What are the Rules for Appointing an Executor in New York?

Estate planning is something everyone, regardless of age or wealth, should take care of in order disperse assets and have final instructions carried out. Whether that plan be a last will and testament or a trust, folks need to create a plan early on in life and update their estate planning as life events like marriage, buying a home, or acquiring wealth. One of the most common ways for folks to settle their affairs is to create a last will and testament and name an executor to oversee the will in probate.


Often times, executors to estates are close family or friends to the testator, the person crafting the will. The executor will bring the will through probate court, taking stock of all the deceased’s assets and debts and ensuring creditors are paid and the assets are dispersed to the proper beneficiaries, which may also include the executor.

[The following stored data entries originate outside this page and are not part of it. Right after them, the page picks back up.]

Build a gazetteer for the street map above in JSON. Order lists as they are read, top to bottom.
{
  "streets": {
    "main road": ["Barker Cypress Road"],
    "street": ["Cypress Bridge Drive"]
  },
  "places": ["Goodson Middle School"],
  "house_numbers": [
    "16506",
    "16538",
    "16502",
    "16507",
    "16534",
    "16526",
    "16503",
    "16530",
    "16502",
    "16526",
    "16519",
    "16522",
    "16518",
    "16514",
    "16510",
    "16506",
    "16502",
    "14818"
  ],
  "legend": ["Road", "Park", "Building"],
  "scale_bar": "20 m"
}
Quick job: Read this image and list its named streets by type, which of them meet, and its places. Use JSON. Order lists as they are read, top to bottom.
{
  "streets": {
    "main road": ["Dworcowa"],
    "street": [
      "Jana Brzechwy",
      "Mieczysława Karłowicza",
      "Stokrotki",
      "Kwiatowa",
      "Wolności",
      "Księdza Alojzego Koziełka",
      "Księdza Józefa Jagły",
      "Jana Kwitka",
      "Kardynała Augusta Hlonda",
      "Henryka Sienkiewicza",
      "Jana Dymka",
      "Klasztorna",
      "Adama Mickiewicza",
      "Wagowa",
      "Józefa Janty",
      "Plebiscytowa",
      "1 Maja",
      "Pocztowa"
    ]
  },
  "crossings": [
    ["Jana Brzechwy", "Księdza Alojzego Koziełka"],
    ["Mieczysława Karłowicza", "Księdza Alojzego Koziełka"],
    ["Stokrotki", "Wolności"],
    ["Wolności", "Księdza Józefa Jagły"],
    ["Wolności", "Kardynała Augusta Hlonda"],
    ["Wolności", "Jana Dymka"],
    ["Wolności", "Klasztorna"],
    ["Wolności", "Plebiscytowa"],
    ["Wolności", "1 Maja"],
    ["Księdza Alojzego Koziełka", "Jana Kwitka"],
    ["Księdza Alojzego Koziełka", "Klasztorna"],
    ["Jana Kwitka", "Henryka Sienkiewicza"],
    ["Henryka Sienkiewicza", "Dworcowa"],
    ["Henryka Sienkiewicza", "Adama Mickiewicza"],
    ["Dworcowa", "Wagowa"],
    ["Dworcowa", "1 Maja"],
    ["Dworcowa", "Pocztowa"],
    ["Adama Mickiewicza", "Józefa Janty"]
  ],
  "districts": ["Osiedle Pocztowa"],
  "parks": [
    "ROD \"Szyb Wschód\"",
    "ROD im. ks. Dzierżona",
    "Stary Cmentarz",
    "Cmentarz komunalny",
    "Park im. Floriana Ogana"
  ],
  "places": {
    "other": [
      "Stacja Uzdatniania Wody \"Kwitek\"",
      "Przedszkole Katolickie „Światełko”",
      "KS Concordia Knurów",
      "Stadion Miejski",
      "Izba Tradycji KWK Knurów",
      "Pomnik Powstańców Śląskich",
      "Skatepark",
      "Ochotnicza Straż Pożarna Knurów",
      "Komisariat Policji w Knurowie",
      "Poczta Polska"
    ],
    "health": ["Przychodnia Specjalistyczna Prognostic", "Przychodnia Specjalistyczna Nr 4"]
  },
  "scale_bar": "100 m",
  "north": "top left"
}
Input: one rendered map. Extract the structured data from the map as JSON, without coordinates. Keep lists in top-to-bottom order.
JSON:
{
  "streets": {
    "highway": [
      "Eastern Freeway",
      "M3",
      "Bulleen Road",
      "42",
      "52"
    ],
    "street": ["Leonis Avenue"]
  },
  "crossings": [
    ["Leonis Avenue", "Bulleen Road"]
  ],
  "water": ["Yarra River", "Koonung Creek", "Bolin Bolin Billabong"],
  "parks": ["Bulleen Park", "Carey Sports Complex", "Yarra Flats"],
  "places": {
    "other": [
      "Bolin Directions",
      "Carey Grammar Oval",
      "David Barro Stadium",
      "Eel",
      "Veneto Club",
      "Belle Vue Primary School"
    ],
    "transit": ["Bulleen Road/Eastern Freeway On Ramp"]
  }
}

However, New York does place certain very limited restrictions on who may serve as an executor to an estate. Under N.Y. Surr. Ct. Proc. Act § § 103, 707, the basic rules for serving as an executor of an estate are:


  • The person is at least 18-years old
  • The individual has not been judged to be incapacitated by a court
  • The intended executor does not have a felony conviction


Furthermore, courts may invalidate the executor to the estate if he or she has a history of substance abuse or is otherwise deemed to be untrustworthy or dishonest. Additionally, the court may not allow an individual to serve as an executor of an estate if he or she cannot read and write in English. These laws are also contained in N.Y. Surr. Ct. Proc. Act § § 103, 707.


Residency requirements for estate executors


New York does also have limited residency restrictions for who may serve as the executor of an estate. Generally, the law requires the executor to be either a U.S. citizen or a non-citizen residing in the state. U.S. citizens residing in any part of the country may fulfill their role as executor but non-citizens must live in the state.


While U.S. citizens outside the state are allowed to serve as executors, it is generally a good idea to appoint someone living in New York if that is where you live too. However, every situation is unique and testators should make decisions they feel are best for their final wishes, their estate, and the beneficiaries who stand to gain from the proper execution of the will.